Eric Quintana’s ride to Class 4A basketball glory began long before he put on a Holy Family jersey. In fact, it started long before he was even born.
Last month, when the Tigers barreled through the postseason to a state championship, Eric, a senior, didn’t just lead his teammates to the school’s fourth boys basketball crown. He achieved the same feat his father, assistant coach Mike Quintana, had 25 years earlier, and for the same school, to boot.
Members of that 1998 squad, who Mike played with during his senior season, cheered the 2023 Tigers on from the Coliseum stands as they watched them make history once again.
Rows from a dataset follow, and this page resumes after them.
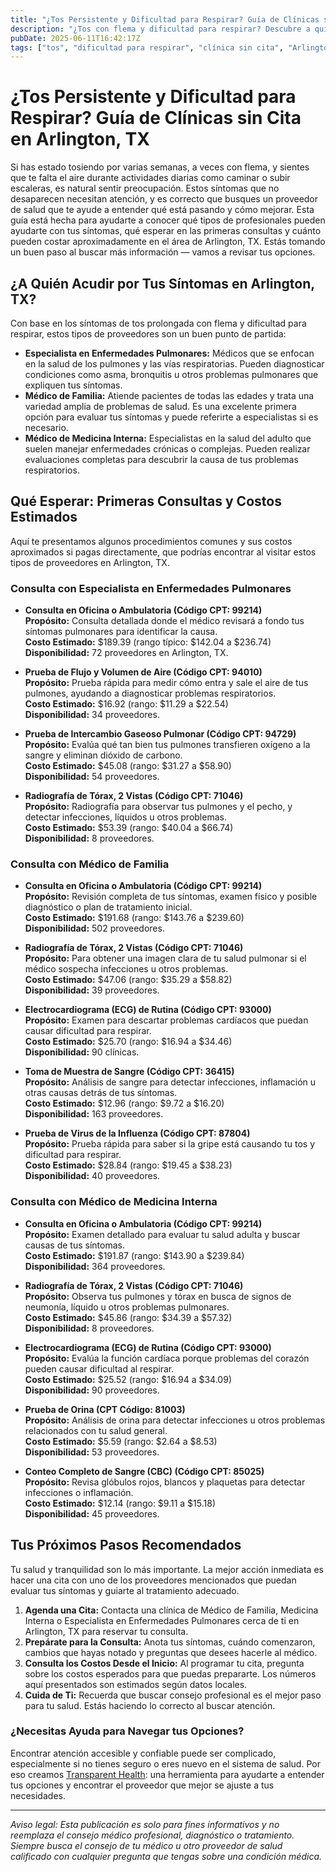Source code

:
 ```yaml
---
title: "¿Tos Persistente y Dificultad para Respirar? Guía de Clínicas sin Cita en Arlington, TX"
description: "¿Tos con flema y dificultad para respirar? Descubre a quién acudir, cuánto cuestan las consultas y cuáles son los siguientes pasos para tu cuidado en Arlington, TX."
pubDate: 2025-06-11T16:42:17Z
tags: ["tos", "dificultad para respirar", "clínica sin cita", "Arlington TX", "costo de atención médica", "salud pulmonar"]
---
```


# ¿Tos Persistente y Dificultad para Respirar? Guía de Clínicas sin Cita en Arlington, TX

Si has estado tosiendo por varias semanas, a veces con flema, y sientes que te falta el aire durante actividades diarias como caminar o subir escaleras, es natural sentir preocupación. Estos síntomas que no desaparecen necesitan atención, y es correcto que busques un proveedor de salud que te ayude a entender qué está pasando y cómo mejorar. Esta guía está hecha para ayudarte a conocer qué tipos de profesionales pueden ayudarte con tus síntomas, qué esperar en las primeras consultas y cuánto pueden costar aproximadamente en el área de Arlington, TX. Estás tomando un buen paso al buscar más información — vamos a revisar tus opciones.

## ¿A Quién Acudir por Tus Síntomas en Arlington, TX?

Con base en los síntomas de tos prolongada con flema y dificultad para respirar, estos tipos de proveedores son un buen punto de partida:

- **Especialista en Enfermedades Pulmonares:** Médicos que se enfocan en la salud de los pulmones y las vías respiratorias. Pueden diagnosticar condiciones como asma, bronquitis u otros problemas pulmonares que expliquen tus síntomas.
- **Médico de Familia:** Atiende pacientes de todas las edades y trata una variedad amplia de problemas de salud. Es una excelente primera opción para evaluar tus síntomas y puede referirte a especialistas si es necesario.
- **Médico de Medicina Interna:** Especialistas en la salud del adulto que suelen manejar enfermedades crónicas o complejas. Pueden realizar evaluaciones completas para descubrir la causa de tus problemas respiratorios.

## Qué Esperar: Primeras Consultas y Costos Estimados

Aquí te presentamos algunos procedimientos comunes y sus costos aproximados si pagas directamente, que podrías encontrar al visitar estos tipos de proveedores en Arlington, TX.

### Consulta con Especialista en Enfermedades Pulmonares

- **Consulta en Oficina o Ambulatoria (Código CPT: 99214)**  
  **Propósito:** Consulta detallada donde el médico revisará a fondo tus síntomas pulmonares para identificar la causa.  
  **Costo Estimado:** $189.39 (rango típico: $142.04 a $236.74)  
  **Disponibilidad:** 72 proveedores en Arlington, TX.

- **Prueba de Flujo y Volumen de Aire (Código CPT: 94010)**  
  **Propósito:** Prueba rápida para medir cómo entra y sale el aire de tus pulmones, ayudando a diagnosticar problemas respiratorios.  
  **Costo Estimado:** $16.92 (rango: $11.29 a $22.54)  
  **Disponibilidad:** 34 proveedores.

- **Prueba de Intercambio Gaseoso Pulmonar (Código CPT: 94729)**  
  **Propósito:** Evalúa qué tan bien tus pulmones transfieren oxígeno a la sangre y eliminan dióxido de carbono.  
  **Costo Estimado:** $45.08 (rango: $31.27 a $58.90)  
  **Disponibilidad:** 54 proveedores.

- **Radiografía de Tórax, 2 Vistas (Código CPT: 71046)**  
  **Propósito:** Radiografía para observar tus pulmones y el pecho, y detectar infecciones, líquidos u otros problemas.  
  **Costo Estimado:** $53.39 (rango: $40.04 a $66.74)  
  **Disponibilidad:** 8 proveedores.

### Consulta con Médico de Familia

- **Consulta en Oficina o Ambulatoria (Código CPT: 99214)**  
  **Propósito:** Revisión completa de tus síntomas, examen físico y posible diagnóstico o plan de tratamiento inicial.  
  **Costo Estimado:** $191.68 (rango: $143.76 a $239.60)  
  **Disponibilidad:** 502 proveedores.

- **Radiografía de Tórax, 2 Vistas (Código CPT: 71046)**  
  **Propósito:** Para obtener una imagen clara de tu salud pulmonar si el médico sospecha infecciones u otros problemas.  
  **Costo Estimado:** $47.06 (rango: $35.29 a $58.82)  
  **Disponibilidad:** 39 proveedores.

- **Electrocardiograma (ECG) de Rutina (Código CPT: 93000)**  
  **Propósito:** Examen para descartar problemas cardíacos que puedan causar dificultad para respirar.  
  **Costo Estimado:** $25.70 (rango: $16.94 a $34.46)  
  **Disponibilidad:** 90 clínicas.

- **Toma de Muestra de Sangre (Código CPT: 36415)**  
  **Propósito:** Análisis de sangre para detectar infecciones, inflamación u otras causas detrás de tus síntomas.  
  **Costo Estimado:** $12.96 (rango: $9.72 a $16.20)  
  **Disponibilidad:** 163 proveedores.

- **Prueba de Virus de la Influenza (Código CPT: 87804)**  
  **Propósito:** Prueba rápida para saber si la gripe está causando tu tos y dificultad para respirar.  
  **Costo Estimado:** $28.84 (rango: $19.45 a $38.23)  
  **Disponibilidad:** 40 proveedores.

### Consulta con Médico de Medicina Interna

- **Consulta en Oficina o Ambulatoria (Código CPT: 99214)**  
  **Propósito:** Examen detallado para evaluar tu salud adulta y buscar causas de tus síntomas.  
  **Costo Estimado:** $191.87 (rango: $143.90 a $239.84)  
  **Disponibilidad:** 364 proveedores.

- **Radiografía de Tórax, 2 Vistas (Código CPT: 71046)**  
  **Propósito:** Observa tus pulmones y tórax en busca de signos de neumonía, líquido u otros problemas pulmonares.  
  **Costo Estimado:** $45.86 (rango: $34.39 a $57.32)  
  **Disponibilidad:** 8 proveedores.

- **Electrocardiograma (ECG) de Rutina (Código CPT: 93000)**  
  **Propósito:** Evalúa la función cardíaca porque problemas del corazón pueden causar dificultad al respirar.  
  **Costo Estimado:** $25.52 (rango: $16.94 a $34.09)  
  **Disponibilidad:** 90 proveedores.

- **Prueba de Orina (CPT Código: 81003)**  
  **Propósito:** Análisis de orina para detectar infecciones u otros problemas relacionados con tu salud general.  
  **Costo Estimado:** $5.59 (rango: $2.64 a $8.53)  
  **Disponibilidad:** 53 proveedores.

- **Conteo Completo de Sangre (CBC) (Código CPT: 85025)**  
  **Propósito:** Revisa glóbulos rojos, blancos y plaquetas para detectar infecciones o inflamación.  
  **Costo Estimado:** $12.14 (rango: $9.11 a $15.18)  
  **Disponibilidad:** 45 proveedores.

## Tus Próximos Pasos Recomendados

Tu salud y tranquilidad son lo más importante. La mejor acción inmediata es hacer una cita con uno de los proveedores mencionados que puedan evaluar tus síntomas y guiarte al tratamiento adecuado.

1. **Agenda una Cita:** Contacta una clínica de Médico de Familia, Medicina Interna o Especialista en Enfermedades Pulmonares cerca de ti en Arlington, TX para reservar tu consulta.
2. **Prepárate para la Consulta:** Anota tus síntomas, cuándo comenzaron, cambios que hayas notado y preguntas que desees hacerle al médico.
3. **Consulta los Costos Desde el Inicio:** Al programar tu cita, pregunta sobre los costos esperados para que puedas prepararte. Los números aquí presentados son estimados según datos locales.
4. **Cuida de Ti:** Recuerda que buscar consejo profesional es el mejor paso para tu salud. Estás haciendo lo correcto al buscar atención.

### ¿Necesitas Ayuda para Navegar tus Opciones?

Encontrar atención accesible y confiable puede ser complicado, especialmente si no tienes seguro o eres nuevo en el sistema de salud. Por eso creamos [Transparent Health](https://transparenthealth.ai): una herramienta para ayudarte a entender tus opciones y encontrar el proveedor que mejor se ajuste a tus necesidades.

---

*Aviso legal: Esta publicación es solo para fines informativos y no reemplaza el consejo médico profesional, diagnóstico o tratamiento. Siempre busca el consejo de tu médico u otro proveedor de salud calificado con cualquier pregunta que tengas sobre una condición médica.*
“To see my team, the ‘98 team, in the stands to support my son was also a special moment for me,” Mike said. “We had people from the ‘70s, ‘80s, ‘90s, all the way up until now that came this year and actually passed out the uniforms to our team at the beginning of the year. That was pretty special. Each guy was able to say what the uniform meant to them, special moments that they had playing and passed it on to this group. For this team to go through what they went through this year and actually win the state championship as well was pretty special.”
Just weeks before Holy Family’s postseason run, the 4A team struggled through a tough 5A schedule — in arguably the best 5A league — dropping eight of its last 10 regular-season games. Following that slump, CHSAA’s Selection and Seeding index handed the Tigers the No. 17 seed.
They made their opponents regret it, and Eric — this year’s Daily Camera player of the year — served as the “heart and soul” of that team, according to head coach Pete Villecco. Eric always understood the assignment, and the Tigers’ first-round win at DSST: Green Valley Ranch illustrated that fact perfectly.
He was a nightmare to play offense against.
“I’m super statistical,” Eric said. “I really pay attention to details and certain things. When I’m watching film, I’m scouting a specific person that I’m going into that game against, like, for example, the Green Valley Ranch game. When I was looking at the player, I was kind of just (looking at) their tendencies.
“What is one thing that I know I can make them uncomfortable with? Going into that game, it was just getting him to change directions. I knew that he felt comfortable with both hands. He was a good guard. … I just saw that when he changes directions quickly, multiple times, he struggles because he feels that he’s under duress, or that he’s not doing his job as a point guard. And I tried to attack that.”
The team celebrated that early-tournament win “like we won the Super Bowl,” and the confidence they had lost in the weeks leading up to it came rushing back. Up to that point, Eric had spent an estimated 16 hours per week studying film to find his opponents’ weaknesses.
After that Green Valley Ranch game?
“Sleep was not an option at that point,” Eric said. “As long as I do my job, then everything will fall into place. It didn’t matter what everyone else was doing. As long as I hold my guy to a certain (point) amount, or I force them to do things that they’re not used to, then it’ll help the team defensively.”
While many strong players can sometimes fold under the pressure during the postseason, Eric only shone brighter. In Holy Family’s final three games at the Denver Coliseum — from the Great 8 on — he drained 11 of 16 3-pointers and shot 54% from deep throughout the entire tournament.
He consistently made plays for his teammates, setting them all up for the success they collectively accomplished when the clock hit zero at the Coliseum.
“He was so locked in. He got better and better as each game went on,” Villecco said. “The DSST game, he was really good defensively. He had five steals and then he had five assists. Eric does so much more to impact winning than scoring. Eric’s one of the smartest players I’ve ever coached. He’s a coach on the floor. … If he chose to be a coach, he would be dynamite. He’s just so smart.”
For now, Eric plans to spend his college days off the court while he studies engineering, but if he ever does decide to become a coach, just like his dad, he’d come full circle from where Mike began in 1998.
In a way, he already has.
“He’s fearless in big moments but he’s also just such a caring person,” Mike said. “Until I saw zeros in that last championship game, that’s when I was finally able to enjoy it. But to watch him do it and to hear our family’s last name again in a Holy Family uniform was pretty special for me.”